Work to be completed: Within these entries, which lines include the string "resolution"? Copy each one.
◇ ◇ ◇ ◇ ◇ ◇ ◇
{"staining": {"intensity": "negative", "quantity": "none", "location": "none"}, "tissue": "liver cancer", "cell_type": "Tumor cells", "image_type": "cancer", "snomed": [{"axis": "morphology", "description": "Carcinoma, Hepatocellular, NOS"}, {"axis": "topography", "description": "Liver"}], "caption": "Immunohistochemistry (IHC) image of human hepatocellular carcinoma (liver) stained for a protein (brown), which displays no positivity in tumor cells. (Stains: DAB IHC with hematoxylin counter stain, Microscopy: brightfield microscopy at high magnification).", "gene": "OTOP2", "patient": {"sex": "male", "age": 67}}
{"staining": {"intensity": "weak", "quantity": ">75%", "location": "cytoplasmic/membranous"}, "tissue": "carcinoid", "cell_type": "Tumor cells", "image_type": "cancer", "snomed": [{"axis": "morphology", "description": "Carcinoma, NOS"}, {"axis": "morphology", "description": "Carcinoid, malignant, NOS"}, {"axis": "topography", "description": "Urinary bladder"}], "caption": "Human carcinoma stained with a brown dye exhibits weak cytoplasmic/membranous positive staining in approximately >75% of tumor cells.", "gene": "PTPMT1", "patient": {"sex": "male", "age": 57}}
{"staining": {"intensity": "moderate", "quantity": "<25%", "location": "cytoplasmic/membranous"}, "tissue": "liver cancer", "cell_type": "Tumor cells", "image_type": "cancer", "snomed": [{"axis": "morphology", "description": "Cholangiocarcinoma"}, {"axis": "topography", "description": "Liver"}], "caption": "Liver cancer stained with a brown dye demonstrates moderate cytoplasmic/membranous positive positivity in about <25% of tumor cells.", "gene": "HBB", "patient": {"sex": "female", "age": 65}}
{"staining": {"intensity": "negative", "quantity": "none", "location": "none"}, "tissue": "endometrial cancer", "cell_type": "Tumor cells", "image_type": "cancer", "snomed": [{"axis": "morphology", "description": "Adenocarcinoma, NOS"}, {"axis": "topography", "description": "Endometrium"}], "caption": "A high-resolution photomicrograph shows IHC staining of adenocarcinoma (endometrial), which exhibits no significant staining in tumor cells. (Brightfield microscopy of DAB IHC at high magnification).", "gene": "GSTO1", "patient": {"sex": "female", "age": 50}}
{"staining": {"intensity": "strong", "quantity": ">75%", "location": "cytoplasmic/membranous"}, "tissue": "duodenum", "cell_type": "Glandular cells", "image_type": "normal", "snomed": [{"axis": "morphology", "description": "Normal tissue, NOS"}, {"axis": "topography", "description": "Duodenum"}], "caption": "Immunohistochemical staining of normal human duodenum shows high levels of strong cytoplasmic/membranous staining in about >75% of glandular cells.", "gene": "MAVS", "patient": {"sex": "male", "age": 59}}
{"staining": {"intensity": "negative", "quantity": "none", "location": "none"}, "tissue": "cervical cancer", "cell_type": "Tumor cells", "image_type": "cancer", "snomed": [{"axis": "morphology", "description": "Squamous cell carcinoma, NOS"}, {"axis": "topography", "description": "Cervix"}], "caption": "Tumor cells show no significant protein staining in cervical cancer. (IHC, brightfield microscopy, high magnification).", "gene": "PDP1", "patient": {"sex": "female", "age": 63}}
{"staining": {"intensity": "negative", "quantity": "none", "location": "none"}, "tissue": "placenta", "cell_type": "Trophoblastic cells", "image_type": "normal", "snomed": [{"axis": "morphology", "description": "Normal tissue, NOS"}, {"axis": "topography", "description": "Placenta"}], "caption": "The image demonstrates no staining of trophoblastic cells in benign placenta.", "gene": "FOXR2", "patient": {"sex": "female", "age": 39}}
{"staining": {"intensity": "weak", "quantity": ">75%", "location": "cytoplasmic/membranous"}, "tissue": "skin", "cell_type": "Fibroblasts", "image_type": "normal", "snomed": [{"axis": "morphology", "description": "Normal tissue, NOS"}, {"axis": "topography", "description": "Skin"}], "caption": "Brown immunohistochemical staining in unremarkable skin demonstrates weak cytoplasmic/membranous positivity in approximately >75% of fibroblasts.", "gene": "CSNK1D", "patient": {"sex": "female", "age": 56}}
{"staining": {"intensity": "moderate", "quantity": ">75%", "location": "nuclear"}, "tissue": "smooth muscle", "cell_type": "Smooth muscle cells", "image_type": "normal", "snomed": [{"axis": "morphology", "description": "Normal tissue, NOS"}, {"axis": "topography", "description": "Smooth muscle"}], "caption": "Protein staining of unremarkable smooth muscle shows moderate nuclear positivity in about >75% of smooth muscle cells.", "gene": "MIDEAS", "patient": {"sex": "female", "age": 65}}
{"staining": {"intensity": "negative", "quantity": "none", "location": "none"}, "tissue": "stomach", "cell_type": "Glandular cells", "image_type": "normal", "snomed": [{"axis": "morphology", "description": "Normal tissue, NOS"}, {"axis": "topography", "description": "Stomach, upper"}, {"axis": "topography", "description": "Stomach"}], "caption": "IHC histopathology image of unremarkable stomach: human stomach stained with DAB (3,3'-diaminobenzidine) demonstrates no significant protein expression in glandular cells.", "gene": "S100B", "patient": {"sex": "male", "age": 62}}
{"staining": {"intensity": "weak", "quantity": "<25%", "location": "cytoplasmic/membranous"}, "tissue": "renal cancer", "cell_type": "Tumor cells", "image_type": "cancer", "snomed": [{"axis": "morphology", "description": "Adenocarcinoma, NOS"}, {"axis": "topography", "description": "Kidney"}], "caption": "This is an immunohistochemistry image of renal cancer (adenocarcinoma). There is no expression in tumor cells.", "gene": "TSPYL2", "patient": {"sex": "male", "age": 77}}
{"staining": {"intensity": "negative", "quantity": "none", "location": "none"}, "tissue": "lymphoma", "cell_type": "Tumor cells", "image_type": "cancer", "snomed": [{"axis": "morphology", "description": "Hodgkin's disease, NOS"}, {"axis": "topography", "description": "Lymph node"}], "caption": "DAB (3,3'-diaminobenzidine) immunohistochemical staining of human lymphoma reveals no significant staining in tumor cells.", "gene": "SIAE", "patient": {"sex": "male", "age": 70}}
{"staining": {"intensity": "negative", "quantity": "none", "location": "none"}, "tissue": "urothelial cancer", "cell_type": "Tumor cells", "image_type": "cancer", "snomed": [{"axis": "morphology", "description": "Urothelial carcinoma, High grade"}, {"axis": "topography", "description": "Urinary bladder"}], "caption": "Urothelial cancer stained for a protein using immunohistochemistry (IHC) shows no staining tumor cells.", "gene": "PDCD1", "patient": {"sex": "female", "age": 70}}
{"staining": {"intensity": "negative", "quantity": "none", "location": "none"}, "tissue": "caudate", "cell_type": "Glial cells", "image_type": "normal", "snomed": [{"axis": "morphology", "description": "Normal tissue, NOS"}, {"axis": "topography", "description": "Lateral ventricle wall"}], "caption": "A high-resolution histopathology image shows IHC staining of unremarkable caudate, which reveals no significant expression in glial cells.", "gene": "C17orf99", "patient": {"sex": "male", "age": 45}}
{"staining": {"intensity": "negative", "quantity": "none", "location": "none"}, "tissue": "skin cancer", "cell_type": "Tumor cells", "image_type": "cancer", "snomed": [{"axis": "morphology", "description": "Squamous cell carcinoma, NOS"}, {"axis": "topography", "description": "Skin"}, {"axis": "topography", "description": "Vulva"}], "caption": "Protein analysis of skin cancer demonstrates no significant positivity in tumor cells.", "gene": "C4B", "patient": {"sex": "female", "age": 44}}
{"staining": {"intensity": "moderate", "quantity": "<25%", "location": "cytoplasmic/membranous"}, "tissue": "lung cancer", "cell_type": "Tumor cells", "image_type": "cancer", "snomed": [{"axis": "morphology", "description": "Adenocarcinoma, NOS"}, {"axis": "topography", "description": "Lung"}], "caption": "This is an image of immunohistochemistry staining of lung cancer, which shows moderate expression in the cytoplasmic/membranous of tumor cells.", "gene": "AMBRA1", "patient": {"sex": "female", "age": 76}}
◇ ◇ ◇ ◇ ◇ ◇ ◇
Exercise answer:
{"staining": {"intensity": "negative", "quantity": "none", "location": "none"}, "tissue": "endometrial cancer", "cell_type": "Tumor cells", "image_type": "cancer", "snomed": [{"axis": "morphology", "description": "Adenocarcinoma, NOS"}, {"axis": "topography", "description": "Endometrium"}], "caption": "A high-resolution photomicrograph shows IHC staining of adenocarcinoma (endometrial), which exhibits no significant staining in tumor cells. (Brightfield microscopy of DAB IHC at high magnification).", "gene": "GSTO1", "patient": {"sex": "female", "age": 50}}
{"staining": {"intensity": "negative", "quantity": "none", "location": "none"}, "tissue": "caudate", "cell_type": "Glial cells", "image_type": "normal", "snomed": [{"axis": "morphology", "description": "Normal tissue, NOS"}, {"axis": "topography", "description": "Lateral ventricle wall"}], "caption": "A high-resolution histopathology image shows IHC staining of unremarkable caudate, which reveals no significant expression in glial cells.", "gene": "C17orf99", "patient": {"sex": "male", "age": 45}}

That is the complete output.